One old lady, Sara, 70, calls to us with tears in her eyes. Her husband Shlomo is inside and can't move. We walk into a three room flat. There is Shlomo, on the bed he bed he had been in when the missle hit. He is covered with the glass that had shattered from the window above him. His eyes are wide open as he looks around nervously. He peers at me, sees my green army pants and asked If I was from the Defense Ministry. I tell him I'm not but that I'd help him up. He begins to explain to me what the explosion had felt like in his home, which was about 50 yards from ground zero. His ears are still ringing, he says, and I have to shout so he can hear me. Vernon writes furiously. "Yihiye beseder [it will be fine]," I try to reassure the Cohens. Then the medics come in and take them away.
8:50 a.m.
It has now been only an hour and 35 minutes since we heard the first siren at the Hilton. We continue to talk to people, all of whom express outrage at having been targeted by the Iraqis. "Why are they trying to kill our children and not our soldiers?" is a common refrain.

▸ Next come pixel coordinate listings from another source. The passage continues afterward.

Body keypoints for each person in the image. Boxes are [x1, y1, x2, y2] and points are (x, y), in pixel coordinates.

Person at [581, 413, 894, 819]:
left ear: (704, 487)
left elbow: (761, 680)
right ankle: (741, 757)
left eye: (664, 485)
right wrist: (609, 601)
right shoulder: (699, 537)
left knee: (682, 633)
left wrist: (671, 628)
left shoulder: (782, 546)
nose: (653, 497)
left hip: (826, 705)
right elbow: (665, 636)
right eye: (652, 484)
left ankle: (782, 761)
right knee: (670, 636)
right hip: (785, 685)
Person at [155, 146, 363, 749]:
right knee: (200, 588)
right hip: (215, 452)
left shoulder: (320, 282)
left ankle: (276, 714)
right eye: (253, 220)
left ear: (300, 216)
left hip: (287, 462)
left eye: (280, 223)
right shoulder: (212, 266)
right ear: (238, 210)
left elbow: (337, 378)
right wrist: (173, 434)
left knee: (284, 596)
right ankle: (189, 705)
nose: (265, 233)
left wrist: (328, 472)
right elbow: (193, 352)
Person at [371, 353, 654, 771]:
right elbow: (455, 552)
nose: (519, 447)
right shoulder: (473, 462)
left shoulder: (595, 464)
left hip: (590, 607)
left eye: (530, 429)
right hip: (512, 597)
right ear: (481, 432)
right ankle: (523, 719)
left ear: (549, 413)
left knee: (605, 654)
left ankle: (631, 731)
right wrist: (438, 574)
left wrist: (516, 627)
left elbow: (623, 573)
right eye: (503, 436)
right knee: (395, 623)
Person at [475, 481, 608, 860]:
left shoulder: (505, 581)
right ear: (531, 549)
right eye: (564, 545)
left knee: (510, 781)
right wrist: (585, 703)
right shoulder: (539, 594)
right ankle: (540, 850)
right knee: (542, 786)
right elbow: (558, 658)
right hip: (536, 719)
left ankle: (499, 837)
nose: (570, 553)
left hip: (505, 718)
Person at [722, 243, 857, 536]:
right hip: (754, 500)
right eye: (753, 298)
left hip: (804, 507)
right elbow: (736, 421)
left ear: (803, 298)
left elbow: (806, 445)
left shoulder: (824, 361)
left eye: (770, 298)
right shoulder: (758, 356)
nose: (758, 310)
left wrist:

All of them are sure that the IDF and the IAF could make short work of the coward who attacks innocents in their homes. "That son of a bitch," one old woman calls him. Anger and indignation, not fear, is the dominant emotion here. In classic Mideastern fashion, people grab me by the shirt lapels as they make their points. Many compare Saddam to Nazi war criminal Adolf Eichmann. Like Eichmann, whom the Israelis captured, tried and executed in the '60s, so too would Saddam be punished for attacking innocent Jews, they vow.
9:03 a.m.
As we head toward the car, calm returns to the neighborhood. The IDF, police and civil defense units go efficiently about their business--assessing damage to property, evacuating people recently rendered homeless, treating the wounded and comforting the shaken. Army radio announces that ten were wounded in the three missile landings that morning. As we are about to get in the car to locate the other impact sites, I speak to a man wearing a large black Kippa (skull cap). "You know, one Arab state attacks another, the Americans and the Europeans declare war and we pay the price. It's all very absurd," he notes wryly. Indeed it is.